WHAT YOU WILL DO
Output every one of the following rows verbatim, without altering any character, line break, or ordering.

*** PROVIDED DATA ***

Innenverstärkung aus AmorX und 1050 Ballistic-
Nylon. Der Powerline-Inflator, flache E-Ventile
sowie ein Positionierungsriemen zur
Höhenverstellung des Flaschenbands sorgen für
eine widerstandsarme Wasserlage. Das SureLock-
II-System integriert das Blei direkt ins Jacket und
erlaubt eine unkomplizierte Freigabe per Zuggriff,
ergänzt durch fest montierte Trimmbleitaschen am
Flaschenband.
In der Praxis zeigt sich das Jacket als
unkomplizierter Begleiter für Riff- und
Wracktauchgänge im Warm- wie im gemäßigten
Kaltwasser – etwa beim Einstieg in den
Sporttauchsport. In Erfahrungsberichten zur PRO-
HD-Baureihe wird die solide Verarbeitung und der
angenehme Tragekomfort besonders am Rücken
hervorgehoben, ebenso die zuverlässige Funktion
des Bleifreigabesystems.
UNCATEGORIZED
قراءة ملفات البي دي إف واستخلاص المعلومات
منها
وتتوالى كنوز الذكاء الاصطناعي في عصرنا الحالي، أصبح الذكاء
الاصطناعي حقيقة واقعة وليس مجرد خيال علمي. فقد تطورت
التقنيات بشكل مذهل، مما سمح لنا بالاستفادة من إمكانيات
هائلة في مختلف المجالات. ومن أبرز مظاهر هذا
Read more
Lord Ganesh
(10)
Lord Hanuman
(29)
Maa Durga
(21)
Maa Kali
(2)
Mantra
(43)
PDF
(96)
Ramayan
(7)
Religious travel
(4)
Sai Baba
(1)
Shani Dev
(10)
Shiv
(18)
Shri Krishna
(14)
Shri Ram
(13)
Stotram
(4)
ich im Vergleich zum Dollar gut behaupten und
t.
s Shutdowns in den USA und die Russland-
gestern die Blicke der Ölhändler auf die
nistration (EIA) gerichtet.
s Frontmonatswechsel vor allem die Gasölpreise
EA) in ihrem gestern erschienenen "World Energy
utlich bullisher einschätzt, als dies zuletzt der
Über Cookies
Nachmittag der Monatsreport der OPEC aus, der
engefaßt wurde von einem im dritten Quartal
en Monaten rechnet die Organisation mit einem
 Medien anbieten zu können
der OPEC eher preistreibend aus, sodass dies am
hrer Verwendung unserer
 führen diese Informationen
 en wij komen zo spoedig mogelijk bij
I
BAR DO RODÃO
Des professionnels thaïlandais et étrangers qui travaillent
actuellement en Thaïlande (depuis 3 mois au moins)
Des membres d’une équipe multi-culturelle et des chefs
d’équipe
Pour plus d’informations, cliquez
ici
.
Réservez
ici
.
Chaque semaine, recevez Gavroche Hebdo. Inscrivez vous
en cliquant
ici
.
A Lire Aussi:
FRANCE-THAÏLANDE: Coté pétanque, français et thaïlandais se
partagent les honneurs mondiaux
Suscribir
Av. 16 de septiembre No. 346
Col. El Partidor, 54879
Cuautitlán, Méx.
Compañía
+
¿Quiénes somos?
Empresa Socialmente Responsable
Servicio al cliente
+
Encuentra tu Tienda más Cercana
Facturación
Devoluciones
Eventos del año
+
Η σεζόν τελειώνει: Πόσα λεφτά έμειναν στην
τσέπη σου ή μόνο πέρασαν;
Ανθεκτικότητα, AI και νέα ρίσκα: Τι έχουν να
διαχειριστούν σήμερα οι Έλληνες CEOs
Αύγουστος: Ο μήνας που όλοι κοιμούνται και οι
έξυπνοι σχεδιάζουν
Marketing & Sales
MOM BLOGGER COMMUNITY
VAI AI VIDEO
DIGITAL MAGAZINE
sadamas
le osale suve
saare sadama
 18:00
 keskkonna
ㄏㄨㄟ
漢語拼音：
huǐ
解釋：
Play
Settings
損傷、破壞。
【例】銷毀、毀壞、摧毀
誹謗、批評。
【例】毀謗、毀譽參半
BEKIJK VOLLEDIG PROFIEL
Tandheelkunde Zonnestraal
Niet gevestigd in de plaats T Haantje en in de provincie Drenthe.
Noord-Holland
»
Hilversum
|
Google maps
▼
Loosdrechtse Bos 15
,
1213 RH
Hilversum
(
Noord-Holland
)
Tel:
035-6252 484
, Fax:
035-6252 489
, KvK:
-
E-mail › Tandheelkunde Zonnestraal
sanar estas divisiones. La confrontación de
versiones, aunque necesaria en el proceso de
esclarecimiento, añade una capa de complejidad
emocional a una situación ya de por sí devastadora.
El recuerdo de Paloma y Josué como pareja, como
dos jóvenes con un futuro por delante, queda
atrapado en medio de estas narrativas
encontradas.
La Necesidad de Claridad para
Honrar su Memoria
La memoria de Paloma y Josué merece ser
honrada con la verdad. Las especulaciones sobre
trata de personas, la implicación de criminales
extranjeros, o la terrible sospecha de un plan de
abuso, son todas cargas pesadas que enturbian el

*** End of PROVIDED DATA ***

ANSWER TO THIS TASK
Innenverstärkung aus AmorX und 1050 Ballistic-
Nylon. Der Powerline-Inflator, flache E-Ventile
sowie ein Positionierungsriemen zur
Höhenverstellung des Flaschenbands sorgen für
eine widerstandsarme Wasserlage. Das SureLock-
II-System integriert das Blei direkt ins Jacket und
erlaubt eine unkomplizierte Freigabe per Zuggriff,
ergänzt durch fest montierte Trimmbleitaschen am
Flaschenband.
In der Praxis zeigt sich das Jacket als
unkomplizierter Begleiter für Riff- und
Wracktauchgänge im Warm- wie im gemäßigten
Kaltwasser – etwa beim Einstieg in den
Sporttauchsport. In Erfahrungsberichten zur PRO-
HD-Baureihe wird die solide Verarbeitung und der
angenehme Tragekomfort besonders am Rücken
hervorgehoben, ebenso die zuverlässige Funktion
des Bleifreigabesystems.
UNCATEGORIZED
قراءة ملفات البي دي إف واستخلاص المعلومات
منها
وتتوالى كنوز الذكاء الاصطناعي في عصرنا الحالي، أصبح الذكاء
الاصطناعي حقيقة واقعة وليس مجرد خيال علمي. فقد تطورت
التقنيات بشكل مذهل، مما سمح لنا بالاستفادة من إمكانيات
هائلة في مختلف المجالات. ومن أبرز مظاهر هذا
Read more
Lord Ganesh
(10)
Lord Hanuman
(29)
Maa Durga
(21)
Maa Kali
(2)
Mantra
(43)
PDF
(96)
Ramayan
(7)
Religious travel
(4)
Sai Baba
(1)
Shani Dev
(10)
Shiv
(18)
Shri Krishna
(14)
Shri Ram
(13)
Stotram
(4)
ich im Vergleich zum Dollar gut behaupten und
t.
s Shutdowns in den USA und die Russland-
gestern die Blicke der Ölhändler auf die
nistration (EIA) gerichtet.
s Frontmonatswechsel vor allem die Gasölpreise
EA) in ihrem gestern erschienenen "World Energy
utlich bullisher einschätzt, als dies zuletzt der
Über Cookies
Nachmittag der Monatsreport der OPEC aus, der
engefaßt wurde von einem im dritten Quartal
en Monaten rechnet die Organisation mit einem
 Medien anbieten zu können
der OPEC eher preistreibend aus, sodass dies am
hrer Verwendung unserer
 führen diese Informationen
 en wij komen zo spoedig mogelijk bij
I
BAR DO RODÃO
Des professionnels thaïlandais et étrangers qui travaillent
actuellement en Thaïlande (depuis 3 mois au moins)
Des membres d’une équipe multi-culturelle et des chefs
d’équipe
Pour plus d’informations, cliquez
ici
.
Réservez
ici
.
Chaque semaine, recevez Gavroche Hebdo. Inscrivez vous
en cliquant
ici
.
A Lire Aussi:
FRANCE-THAÏLANDE: Coté pétanque, français et thaïlandais se
partagent les honneurs mondiaux
Suscribir
Av. 16 de septiembre No. 346
Col. El Partidor, 54879
Cuautitlán, Méx.
Compañía
+
¿Quiénes somos?
Empresa Socialmente Responsable
Servicio al cliente
+
Encuentra tu Tienda más Cercana
Facturación
Devoluciones
Eventos del año
+
Η σεζόν τελειώνει: Πόσα λεφτά έμειναν στην
τσέπη σου ή μόνο πέρασαν;
Ανθεκτικότητα, AI και νέα ρίσκα: Τι έχουν να
διαχειριστούν σήμερα οι Έλληνες CEOs
Αύγουστος: Ο μήνας που όλοι κοιμούνται και οι
έξυπνοι σχεδιάζουν
Marketing & Sales
MOM BLOGGER COMMUNITY
VAI AI VIDEO
DIGITAL MAGAZINE
sadamas
le osale suve
saare sadama
 18:00
 keskkonna
ㄏㄨㄟ
漢語拼音：
huǐ
解釋：
Play
Settings
損傷、破壞。
【例】銷毀、毀壞、摧毀
誹謗、批評。
【例】毀謗、毀譽參半
BEKIJK VOLLEDIG PROFIEL
Tandheelkunde Zonnestraal
Niet gevestigd in de plaats T Haantje en in de provincie Drenthe.
Noord-Holland
»
Hilversum
|
Google maps
▼
Loosdrechtse Bos 15
,
1213 RH
Hilversum
(
Noord-Holland
)
Tel:
035-6252 484
, Fax:
035-6252 489
, KvK:
-
E-mail › Tandheelkunde Zonnestraal
sanar estas divisiones. La confrontación de
versiones, aunque necesaria en el proceso de
esclarecimiento, añade una capa de complejidad
emocional a una situación ya de por sí devastadora.
El recuerdo de Paloma y Josué como pareja, como
dos jóvenes con un futuro por delante, queda
atrapado en medio de estas narrativas
encontradas.
La Necesidad de Claridad para
Honrar su Memoria
La memoria de Paloma y Josué merece ser
honrada con la verdad. Las especulaciones sobre
trata de personas, la implicación de criminales
extranjeros, o la terrible sospecha de un plan de
abuso, son todas cargas pesadas que enturbian el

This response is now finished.